A Noiva do Tradutor, de João Reis

 

Por fim, levanto-me e vou até à janela: ar fresco. Assim que terminei o livro, consegui voltar a respirar. É o cheiro a enxofre, a estrume, a urina, a alcatrão, a queimado é a imundice dos lugares, das gentes, dos costumes que se acercam deste tradutor rezingão, que reclama de tudo e de todos, menos da sua Helena, a noiva, que parte num navio, deixando o nosso protagonista desolado, embriagado pelo sentimento da saudade.

Ao mergulhar nesta história, o leitor é convidado a colar-se que nem uma lapa ao tradutor, ficando preso aos seus passos, aos locais por onde vagueia e se desloca, às pessoas com quem se cruza, aos pensamentos que o acompanham neste percurso com a duração de dois dias, numa cidade e numa época que desconhecemos; porém, se pudesse escolher, diria que estamos perante uma Lisboa do início do século XX.

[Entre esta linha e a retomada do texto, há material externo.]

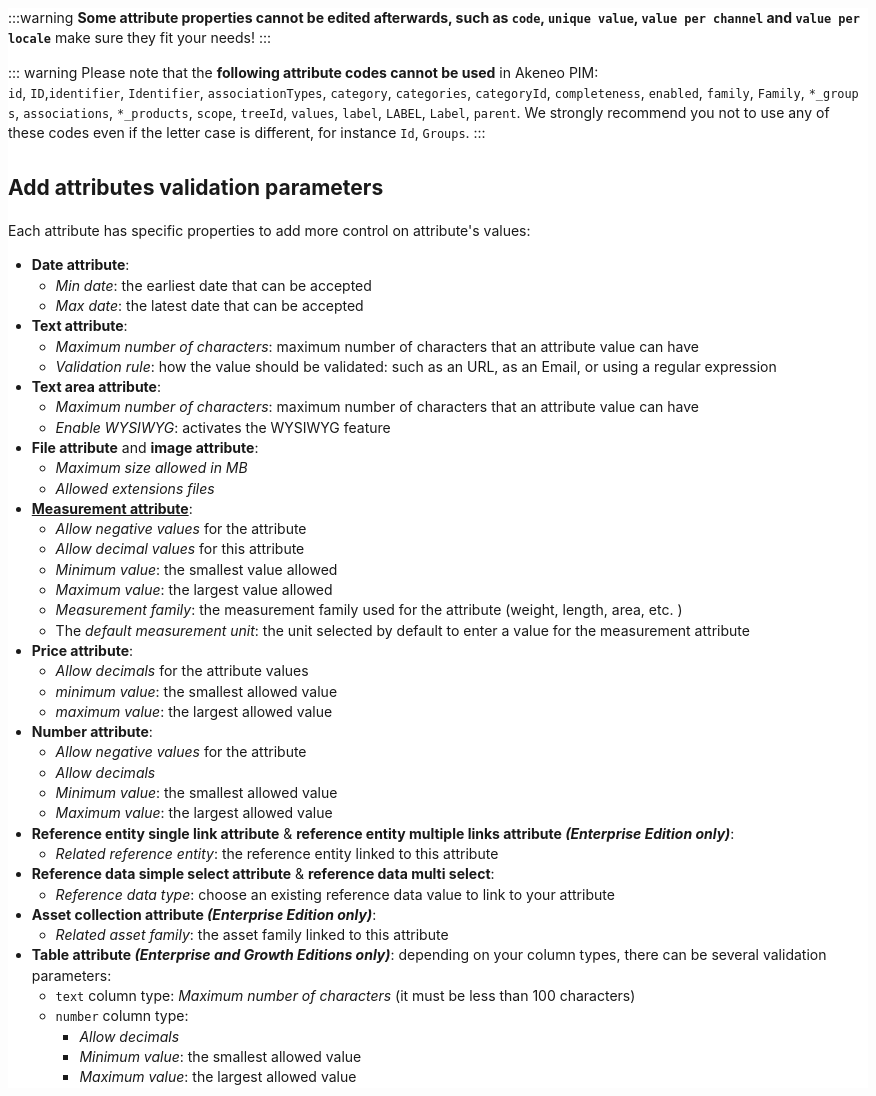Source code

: :::warning
**Some attribute properties cannot be edited afterwards, such as `code`, `unique value`, `value per channel` and `value per locale`** make sure they fit your needs!
:::

::: warning
Please note that the **following attribute codes cannot be used** in Akeneo PIM:    
`id`, `ID`,`identifier`, `Identifier`, `associationTypes`, `category`, `categories`, `categoryId`, `completeness`, `enabled`, `family`, `Family`, `*_groups`, `associations`, `*_products`, `scope`, `treeId`, `values`, `label`, `LABEL`, `Label`, `parent`. We strongly recommend you not to use any of these codes even if the letter case is different, for instance `Id`, `Groups`.
:::

## Add attributes validation parameters

Each attribute has specific properties to add more control on attribute's values:
- **Date attribute**:
  - *Min date*: the earliest date that can be accepted
  - *Max date*: the latest date that can be accepted
- **Text attribute**:
  - *Maximum number of characters*: maximum number of characters that an attribute value can have
  - *Validation rule*: how the value should be validated: such as an URL, as an Email, or using a regular expression
- **Text area attribute**:
  - *Maximum number of characters*: maximum number of characters that an attribute value can have
  - *Enable WYSIWYG*: activates the WYSIWYG feature
- **File attribute** and **image attribute**:
  - *Maximum size allowed in MB*
  - *Allowed extensions files*
- **[Measurement attribute](what-about-measurements.html)**:
  - *Allow negative values* for the attribute
  - *Allow decimal values* for this attribute
  - *Minimum value*: the smallest value allowed
  - *Maximum value*: the largest value allowed
  - *Measurement family*: the measurement family used for the attribute (weight, length, area, etc. )
  - The *default measurement unit*: the unit selected by default to enter a value for the measurement attribute
- **Price attribute**:
  - *Allow decimals* for the attribute values
  - *minimum value*: the smallest allowed value
  - *maximum value*: the largest allowed value
- **Number attribute**:
  - *Allow negative values* for the attribute
  - *Allow decimals*
  - *Minimum value*: the smallest allowed value
  - *Maximum value*: the largest allowed value
- **Reference entity single link attribute** & **reference entity multiple links attribute _(Enterprise Edition only)_**:
  - *Related reference entity*: the reference entity linked to this attribute
- **Reference data simple select attribute** & **reference data multi select**:
  - *Reference data type*: choose an existing reference data value to link to your attribute
- **Asset collection attribute _(Enterprise Edition only)_**:
  - *Related asset family*: the asset family linked to this attribute
- **Table attribute _(Enterprise and Growth Editions only)_**: depending on your column types, there can be several validation parameters:
  - `text` column type: *Maximum number of characters* (it must be less than 100 characters)
  - `number` column type:   
    - *Allow decimals*
    - *Minimum value*: the smallest allowed value
    - *Maximum value*: the largest allowed value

São os editores interesseiros e forretas a tirarem-lhe o tapete e a não honrarem os seus compromissos, são os falsos amigos que pretendem, a qualquer custo, ganhar notoriedade no mundo literário, é a senhoria avarenta, cujo processo para obtenção de uma mera vela revela-se um autêntico bico-de-obra... são as viagens no elétrico, um chapéu preto, de aba média, que se perde, é a angústia que o persegue: «... Helena é a única explicação, tudo me entristece terrivelmente, não consigo manter o ânimo o meu ceticismo vence-me sempre, deixo a esperança morrer uma e outra vez, mantendo-a, ao mesmo tempo, viva, parece impossível, porém, faço-o, não sei como».

Uma narrativa contada no presente pela voz do tradutor, com recurso ao fluxo de consciência — as vírgulas, as melhoras amigas para acompanhar o seu raciocínio! Confesso que a aura negra do discurso me deixou, por vezes, arrasada. Pessimista; contudo, infelizmente, realista em muitas das situações retratadas, numa abordagem filosófica da existência humana: «..., no entanto sou um mísero tradutor, não valho o ar que respiro, () talvez tenham razão e não seja digno de fazer reparos, sofro dos mesmos defeitos, sou filho da minha raça, centro o mundo em mim, não conheço outra perspetiva, só vemos o mundo com os nossos olhos».

E quando tudo o resto falha, mas, mesmo assim, queremos provocar alguma reação no outro, «kartofler» é a resposta, a palavra de eleição escolhida pelo tradutor. Se quiserem saber e compreender o seu significado, aconselho-vos a ler este livro de @joaoreis.author até ao fim. Vão perceber que vale a pena!